Rynek nieruchomości w Polsce nie oparł się światowemu kryzysowi gospodarczemu z 2007 roku. Zaostrzenie przez banki wymagań kredytowych i wzrost cen materiałów budowlanych spowodowało zmniejszenie popytu na nieruchomości. W ostatnich latach sytuacja niewątpliwie się poprawiła jednak czy możemy z nadzieją patrzyć w przyszłość?

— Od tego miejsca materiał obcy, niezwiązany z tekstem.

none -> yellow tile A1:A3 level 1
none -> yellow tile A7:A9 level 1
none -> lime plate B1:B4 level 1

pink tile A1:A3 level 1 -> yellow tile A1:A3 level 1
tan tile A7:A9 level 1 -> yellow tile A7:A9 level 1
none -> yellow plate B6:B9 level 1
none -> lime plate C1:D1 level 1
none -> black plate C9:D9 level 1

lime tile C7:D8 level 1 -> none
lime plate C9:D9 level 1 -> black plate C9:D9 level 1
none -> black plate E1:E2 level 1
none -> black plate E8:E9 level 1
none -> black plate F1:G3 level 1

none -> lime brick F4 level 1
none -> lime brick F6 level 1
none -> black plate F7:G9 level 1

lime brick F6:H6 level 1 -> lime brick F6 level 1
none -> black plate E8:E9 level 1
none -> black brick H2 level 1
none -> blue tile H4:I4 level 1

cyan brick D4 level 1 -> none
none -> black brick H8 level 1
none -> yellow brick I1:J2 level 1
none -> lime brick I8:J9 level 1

W ostatnich latach rynek nieruchomości powoli odradzał się po załamaniu w 2007 roku i obecnie jest w zdecydowanie lepszej kondycji. Chłonność rynku systematycznie wzrasta. W dobie niepewności związanej utrzymaniem pracy coraz więcej ludzi zakłada własne firmy tworząc tym samym popyt na lokale biurowe i handlowe. Po stagnacji z przełomu 2008-2009 roku także inwestorzy zagraniczni zaczęli ponownie zwiększać swoją aktywność. W Krakowie i większości dużych miast biura nieruchomości nie tylko odnotowują wzrosty sprzedaży powierzchni biurowych, ale też rosnące zainteresowanie wynajmem. W ciągu pierwszych 9 miesięcy 2011 roku ilość transakcji na rynku nieruchomości komercyjnych osiągnęła poziom z całego roku 2010.
Podobnie rozwija się rynek mieszkań. Problemy banków spowodowały spadek zaufania do tych instytucji czyniąc inwestycje w nieruchomości atrakcyjną formą lokaty kapitału. Co więcej systematycznie rosnący poziom życia w Polsce powoduje utrzymanie dosyć dobrego poziomu popytu na mieszkania szczególnie w największych miastach. Deweloperzy też coraz lepiej potrafią przewidywać rosnące potrzeby nabywców i dostosowywać do nich swoje oferty.
Jeśli chodzi o aktywność deweloperów, agencji pośrednictwa i klientów na rynku nieruchomości Kraków jest niezaprzeczalnym liderem jednak ilość nowych inwestycji oraz zawieranych transakcji rośnie we wszystkich większych miastach w Polsce. Jeśli sytuacja ekonomiczna w kraju i na świecie nie pogorszy się w najbliższym czasie można będzie oczekiwać udanego roku 2012 dla rynku nieruchomości.